Mein letzten Schluck aus der Plastikpulle.

Wasser ist ein freundliches Element für den, der damit bekannt ist und es zu behandeln weiß. Dieser schöne Satz stammt leider nicht von mir, sondern von Goethe, der sogar weit ausführlichere Einlassungen zur Natur verfasst hat. Ich schreibe das, weil mir nach einer Überleitung dellingscher Prägung zumute ist: Wissenschaftler der Goethe-Universität Frankfurt haben nämlich herausgefunden, dass – egal wie dicht du bist – Goethe Dichter war. Ach nee, das ist der Lieblingswitz meines Sohnes. Tatsächlich fand die Forschungsgruppe PlastX der Universität heraus, wie sehr in Plastikflaschen abgefülltes Mineralwasser von unzähligen, toxisch wirkenden Chemikalien traktiert wird. Wie war das noch? Wasser ist ein freundliches Element für den, der damit bekannt ist und es zu behandeln weiß? Und jetzt wird es erst richtig interessant, denn eigentlich wissen wir Wasser ja so zu behandeln, dass es uns Menschen ein freundliches Element ist. Aber wir tun es nicht. Und nicht nur mit Wasser gehen wir unerfreulich um, sondern auch mit anderen Lebensmitteln.  „Wir fanden in drei von vier getesteten Produkten schädliche Substanzen, darunter Chemikalien, die toxisch auf Zellen wirken oder endokrine, also hormonähnliche Effekte hervorrufen”, berichtet Lisa Zimmermann, Erstautorin der Studie. Sogar Bioplastik ist nicht so unbedenklich, wie es uns seine euphemistische Bezeichnung glauben machen möchte.

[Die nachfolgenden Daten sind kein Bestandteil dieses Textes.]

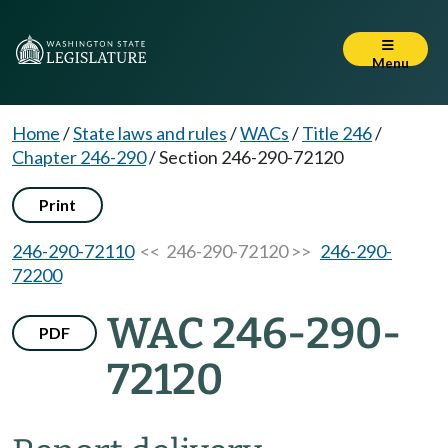
Menu
Home
/
State laws and rules
/
WACs
/
Title 246
/
Chapter 246-290
/
Section 246-290-72120
Print
246-290-72110
<< 246-290-72120 >>
246-290-
72200
WAC 246-290-
PDF
72120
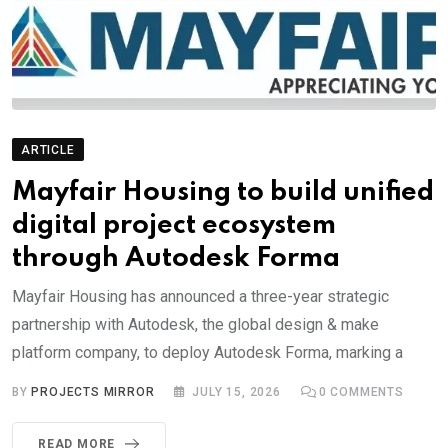
ARTICLE
Mayfair Housing to build unified
digital project ecosystem
through Autodesk Forma
Mayfair Housing has announced a three-year strategic
partnership with Autodesk, the global design & make
platform company, to deploy Autodesk Forma, marking a
BY
PROJECTS MIRROR
JULY 15, 2026
0
COMMENTS
READ MORE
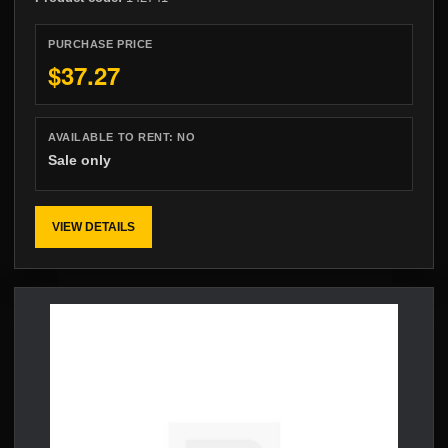
PURCHASE PRICE
$37.27
AVAILABLE TO RENT:
NO
Sale only
VIEW DETAILS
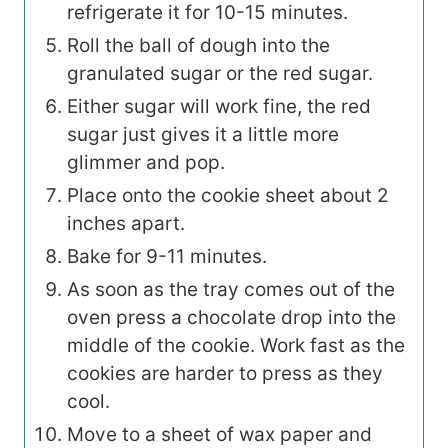
refrigerate it for 10-15 minutes.
Roll the ball of dough into the
granulated sugar or the red sugar.
Either sugar will work fine, the red
sugar just gives it a little more
glimmer and pop.
Place onto the cookie sheet about 2
inches apart.
Bake for 9-11 minutes.
As soon as the tray comes out of the
oven press a chocolate drop into the
middle of the cookie. Work fast as the
cookies are harder to press as they
cool.
Move to a sheet of wax paper and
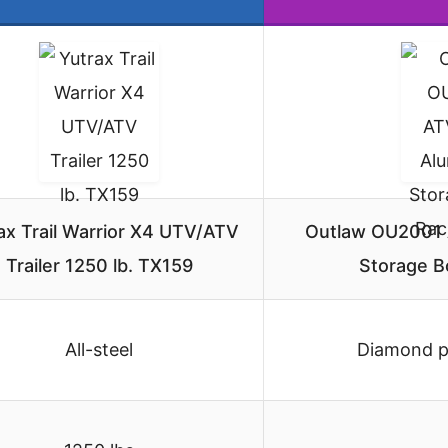
ax Trail Warrior X4 UTV/ATV
Outlaw OU2001
Trailer 1250 lb. TX159
Storage B
All-steel
Diamond p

So leicht es ist, die große Lebensmittelindustrie für ihre Plastikverpackungen an den Pranger zu stellen, so schwer fällt es uns Konsumenten, unser Einkaufsverhalten zu ändern. Wir sind es doch, die das Zeug kaufen. Es ist noch keine zehn Jahre her, da besorgte ich mir auf dem Weg nach München im Umsteigebahnhof Kassel-Wilmhelmshöhe regelmäßig einen Coffee-2-go im Pappbecher für die Weiterfahrt, ohne auch nur einen Gedanken daran zu verschwenden, dass es vielleicht ungesund und alles andere als nachhaltig ist, was ich da mache. Mit dem Kaffee war es natürlich nicht getan. Ich kaufte auch noch eine Literflasche Wasser, ebenfalls im praktischen Plastikgebinde. Und wenn ich ganz schlimm hungrig und nichts anderes aufzutreiben war, besorgte ich mir auch noch eines dieser plattgewalzten und akkurat zu zwei rechtwinkligen Dreiecken geschnittenen Sandwiches, ebenfalls in Plastik verpackt. Wenn ich einen Marathon lief, trank ich an den Verpflegungsständen aus Einwegplastikbechern, die ein paar Meter weiter in einen Müllsack geworfen wurden. Da regte mich nur auf, wenn andere Läufer ihre Becher nicht in den Müll, sondern achtlos in der Botanik entsorgten. Heute schmiere ich mir Butterbrote für unterwegs, fülle meinen knallblauen Hydro-Flask-Becher randvoll mit hausgemachtem Cappu und packe noch einen Liter Wasser (Glasflasche) mit ein. Das alles wiegt zwar ein bisschen was, aber meine Güte, was schleppe ich Tag für Tag nicht alles durch die Gegend. Da kommt es auf das bisschen mehr auch nicht mehr an.

Mein letzter Schluck aus der Plastikpulle liegt jetzt drei Monate zurück. Bahnfahrt aus den Alpen heimwärts. Alle Vorräte waren ausgetrunken und nirgendo Glasflaschen aufzutreiben. Ich übertreibe nicht, wenn ich sage: dieser Einkauf hat wehgetan. Zwei gewichtige Gründe sprechen also dafür, möglichst keine in Plastik verpackte Lebensmittel mehr zu konsumieren: Schutz der Umwelt und Rücksicht auf die eigene Gesundheit. Braucht es mehr? Ich finde nicht. Packen wir’s an!